== Task requirements ==
Retype, word for word, every line from the one holding "roll_deg: -0.3" through the one holding "f_number: 1.8" in the entries below, both included, and only those lines.

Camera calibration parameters
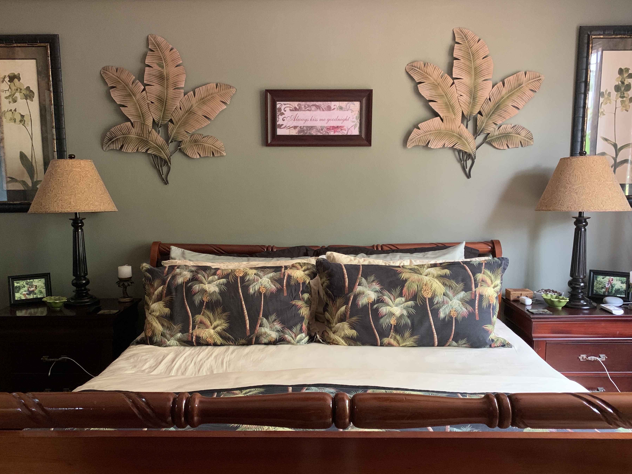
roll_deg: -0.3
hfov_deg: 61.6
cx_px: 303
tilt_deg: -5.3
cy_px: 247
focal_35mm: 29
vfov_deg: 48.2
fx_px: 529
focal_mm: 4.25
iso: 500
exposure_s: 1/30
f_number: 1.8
...
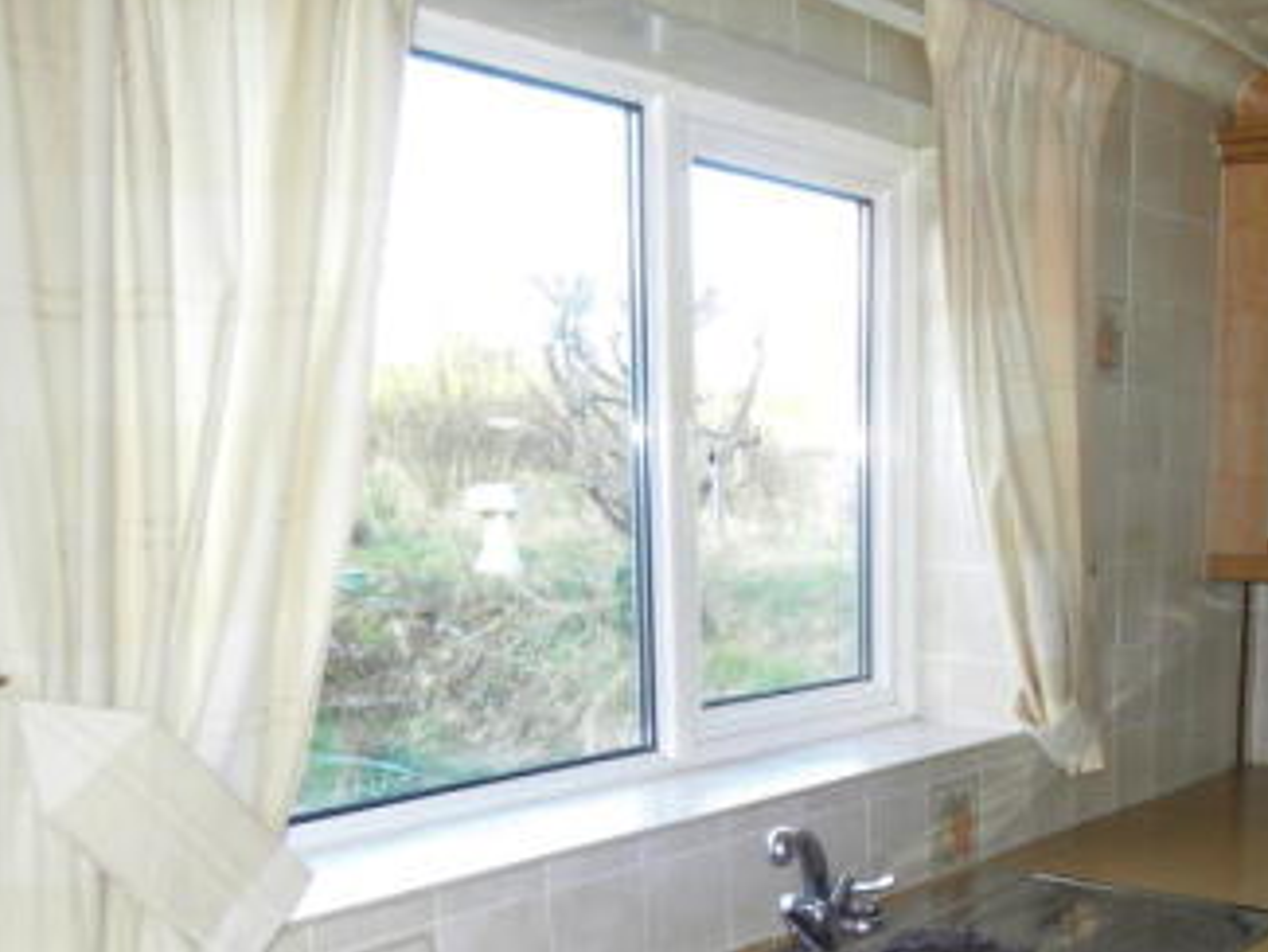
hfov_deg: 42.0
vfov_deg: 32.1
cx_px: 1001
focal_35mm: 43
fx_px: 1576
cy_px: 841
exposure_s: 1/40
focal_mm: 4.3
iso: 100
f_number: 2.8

== Completed exercise ==
roll_deg: -0.3
hfov_deg: 61.6
cx_px: 303
tilt_deg: -5.3
cy_px: 247
focal_35mm: 29
vfov_deg: 48.2
fx_px: 529
focal_mm: 4.25
iso: 500
exposure_s: 1/30
f_number: 1.8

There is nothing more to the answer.